What is required: Leaving out the pictures, please retype each record exactly.

--- Data records Enclosed Below ---

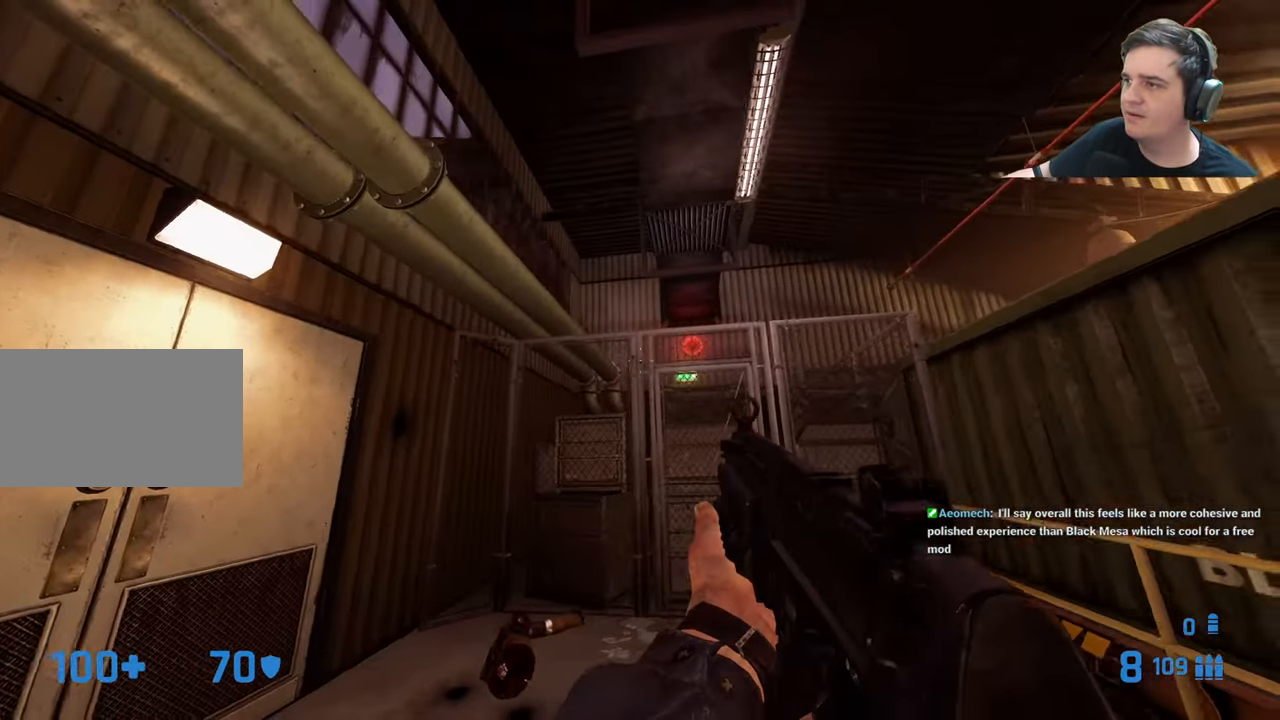
{"keys": ["d"], "events": [[117, "d", "down"], [250, "d", "up"], [384, "d", "down"]]}
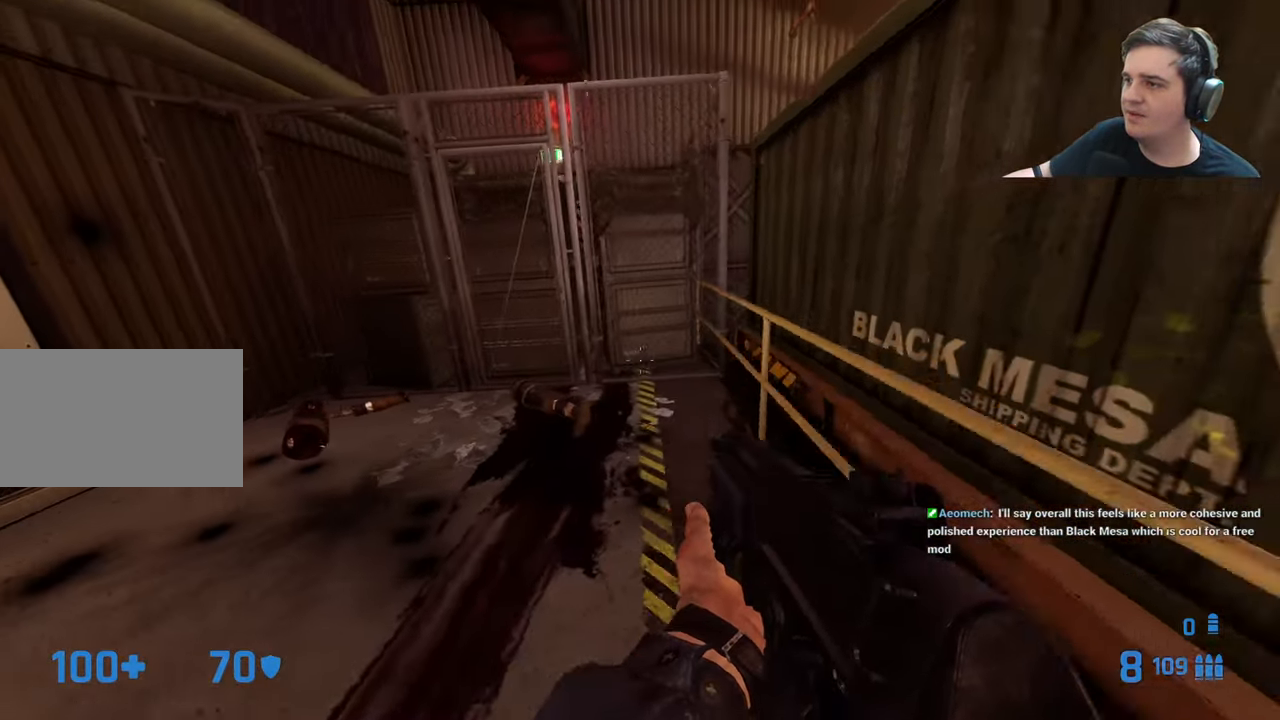
{"keys": ["w"]}
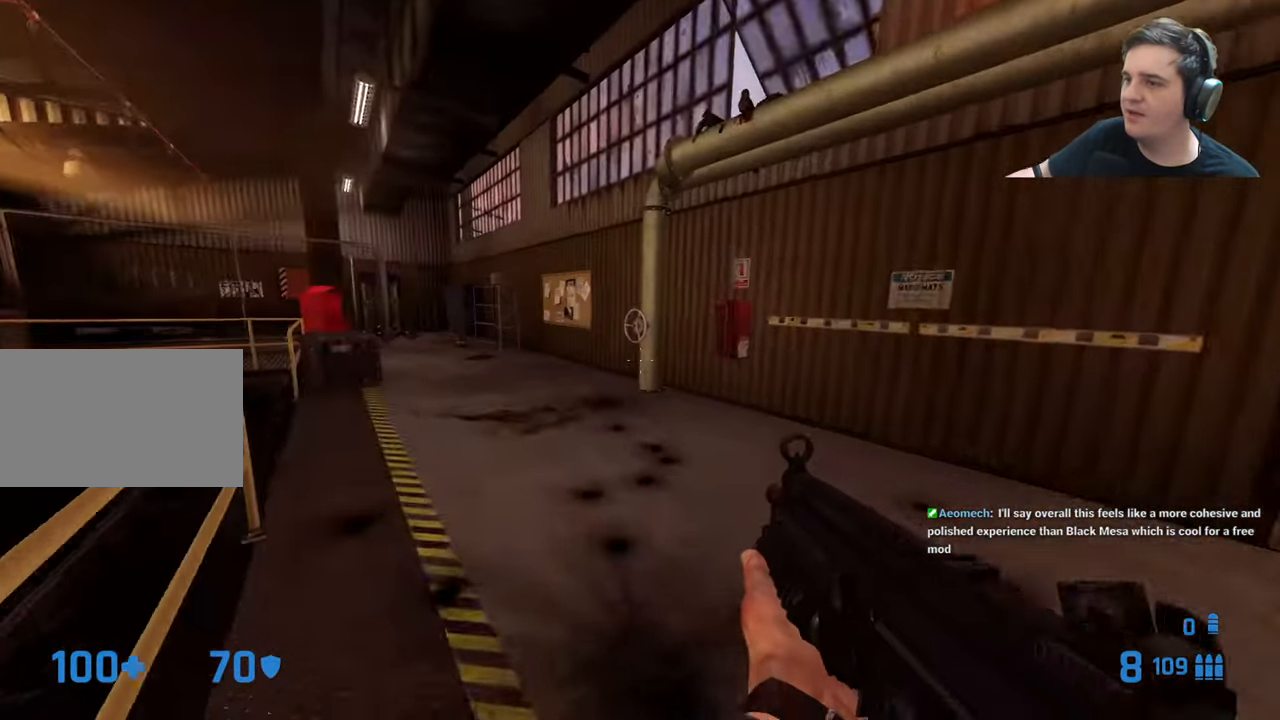
{"keys": ["d", "w"]}
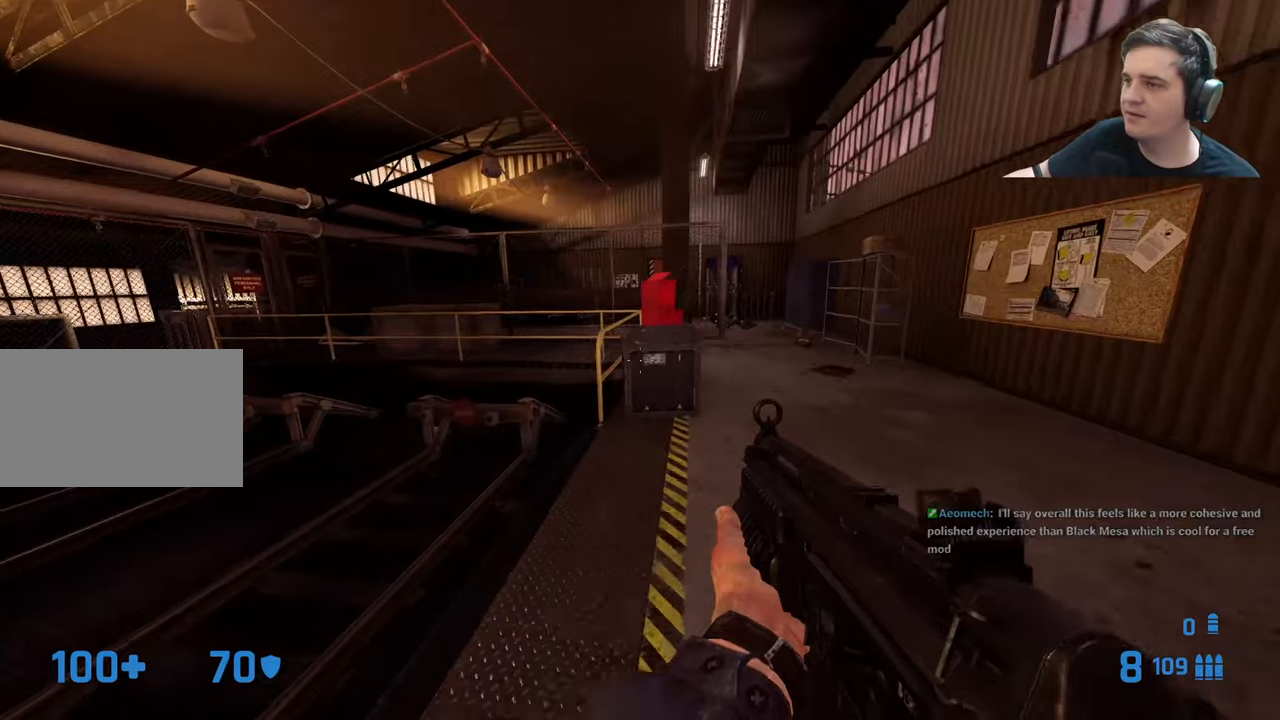
{"keys": ["w"], "events": [[116, "d", "up"], [200, "d", "down"], [400, "d", "up"]]}
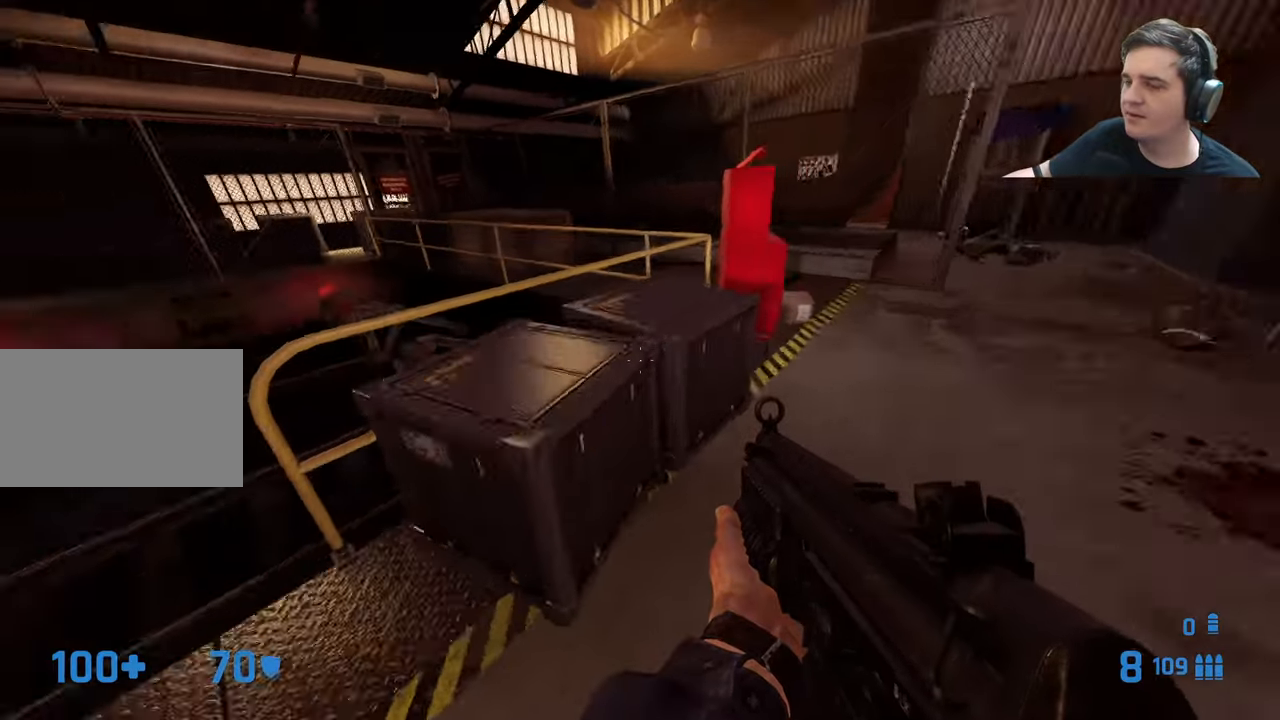
{"keys": ["d", "w"], "events": [[33, "a", "down"], [166, "e", "down"], [216, "e", "up"], [450, "a", "up"], [500, "d", "down"]]}
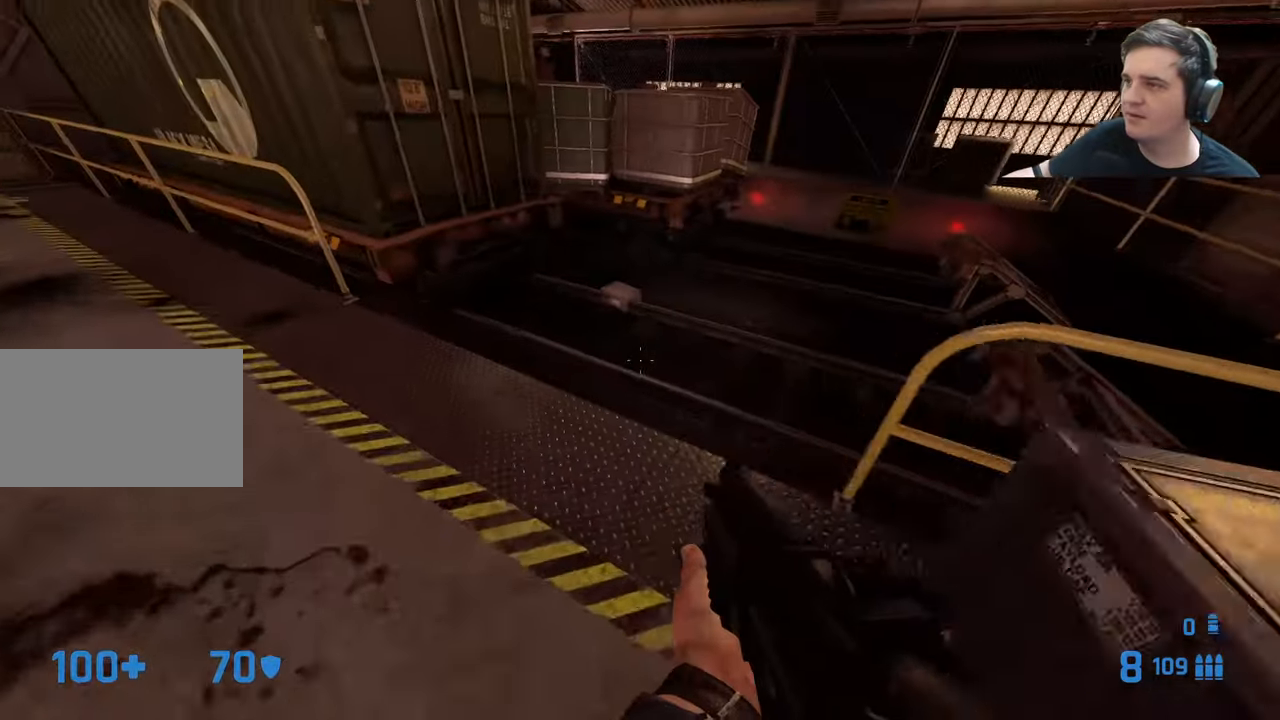
{"keys": ["d"], "events": [[333, "d", "up"], [383, "w", "up"], [416, "d", "down"]]}
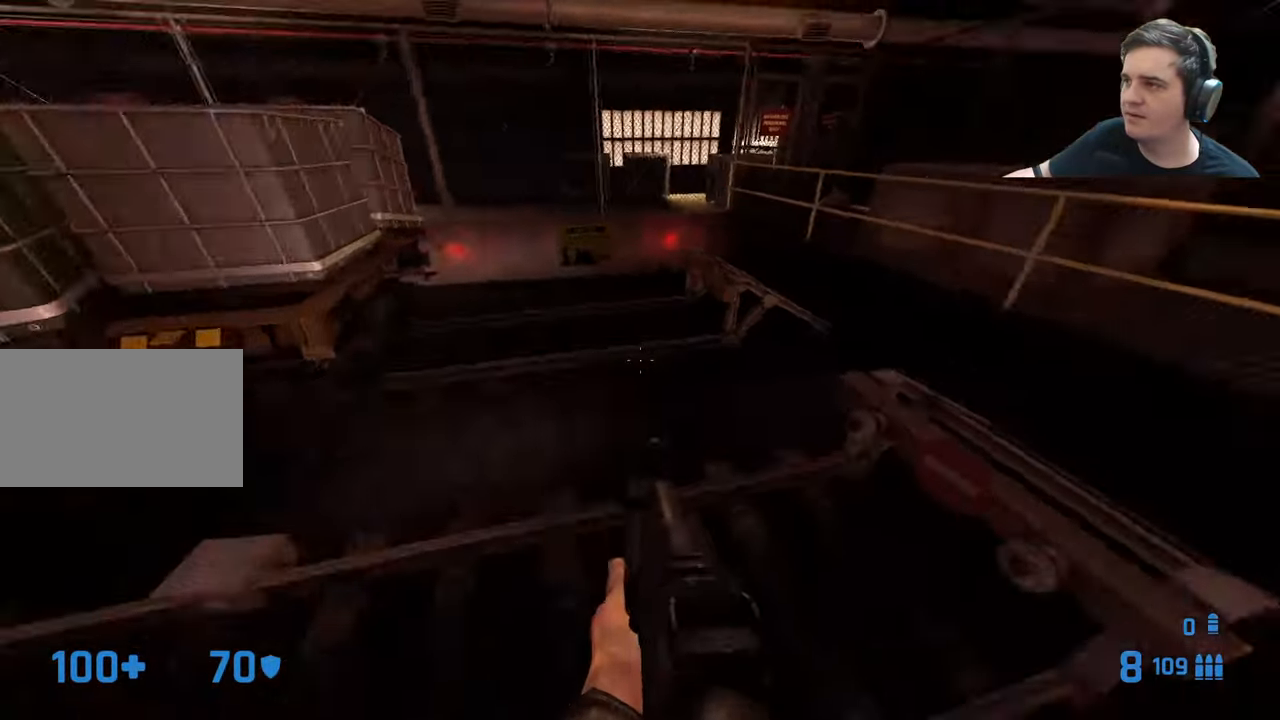
{"keys": [], "events": [[16, "d", "up"]]}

--- End of Enclosed Data records ---

The completed task:
{"keys": ["d"], "events": [[117, "d", "down"], [250, "d", "up"], [384, "d", "down"]]}
{"keys": ["w"]}
{"keys": ["d", "w"]}
{"keys": ["w"], "events": [[116, "d", "up"], [200, "d", "down"], [400, "d", "up"]]}
{"keys": ["d", "w"], "events": [[33, "a", "down"], [166, "e", "down"], [216, "e", "up"], [450, "a", "up"], [500, "d", "down"]]}
{"keys": ["d"], "events": [[333, "d", "up"], [383, "w", "up"], [416, "d", "down"]]}
{"keys": [], "events": [[16, "d", "up"]]}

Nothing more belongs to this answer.